::: STORED DATA

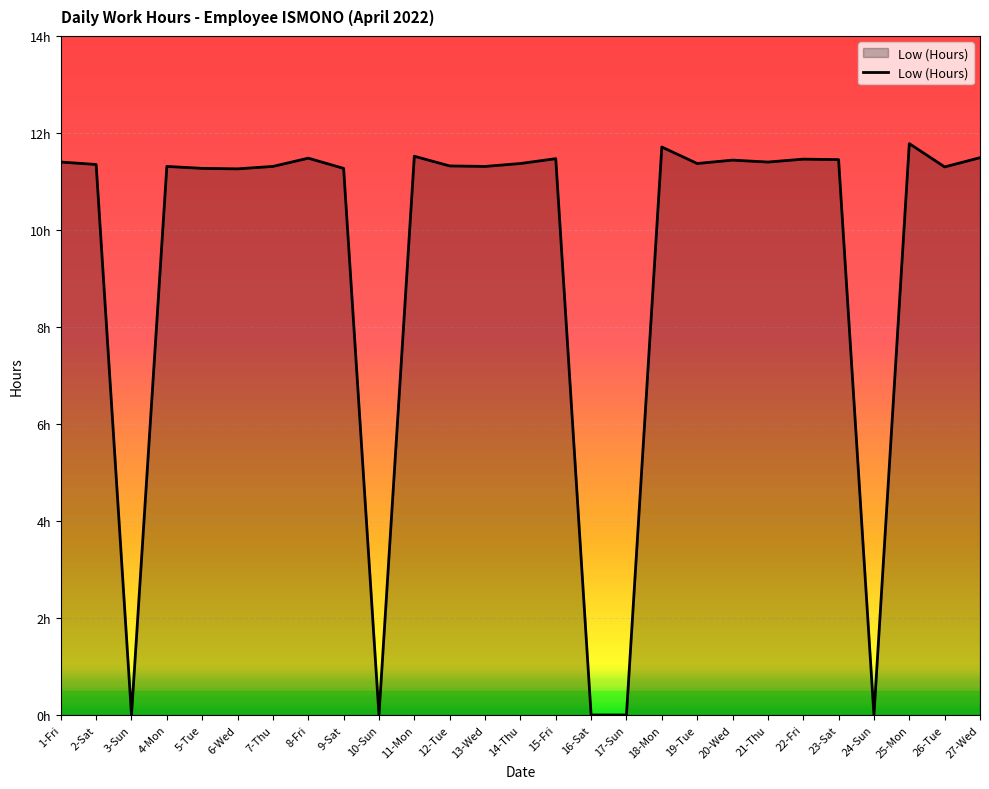

Rank the categories by value from highest to lowest.

25-Mon, 18-Mon, 11-Mon, 27-Wed, 8-Fri, 15-Fri, 22-Fri, 23-Sat, 20-Wed, 1-Fri, 21-Thu, 14-Thu, 19-Tue, 2-Sat, 12-Tue, 4-Mon, 7-Thu, 13-Wed, 26-Tue, 5-Tue, 9-Sat, 6-Wed, 3-Sun, 10-Sun, 16-Sat, 17-Sun, 24-Sun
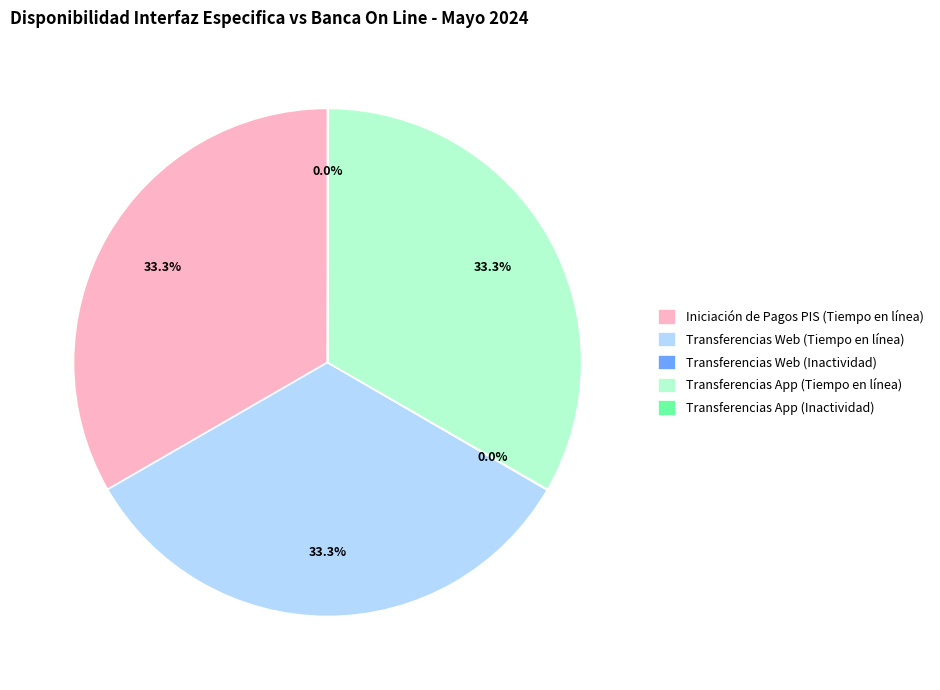

Is there a majority slice in this chart?

No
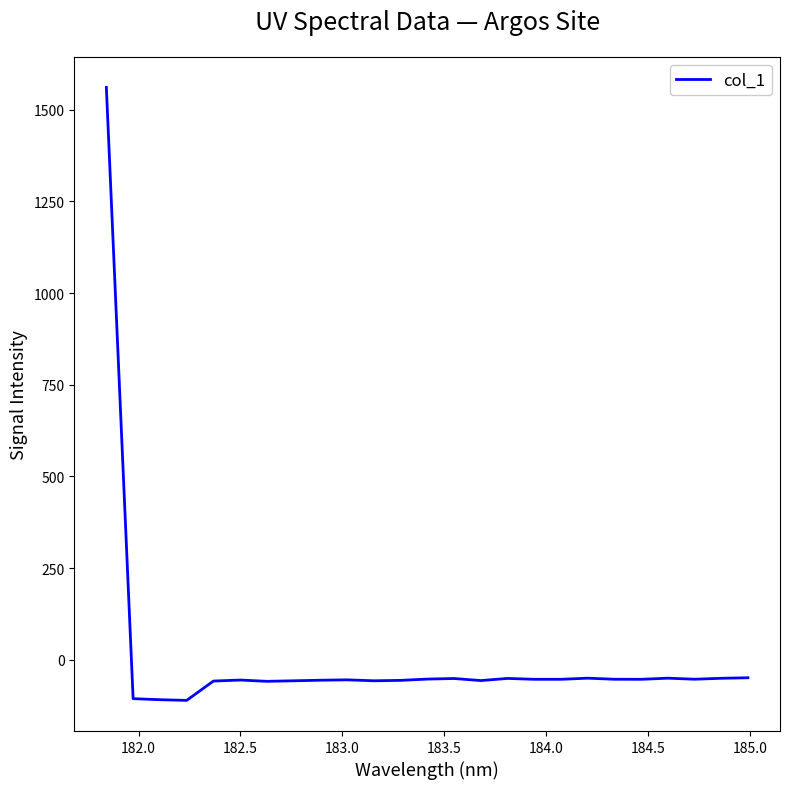

Count the number of values greater than -53.

9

::::::

WHAT TO PRODUCE: Pull out every line of the entries that contains the word "categories".

SOLUTION TO THIS EXERCISE:
Rank the categories by value from highest to lowest.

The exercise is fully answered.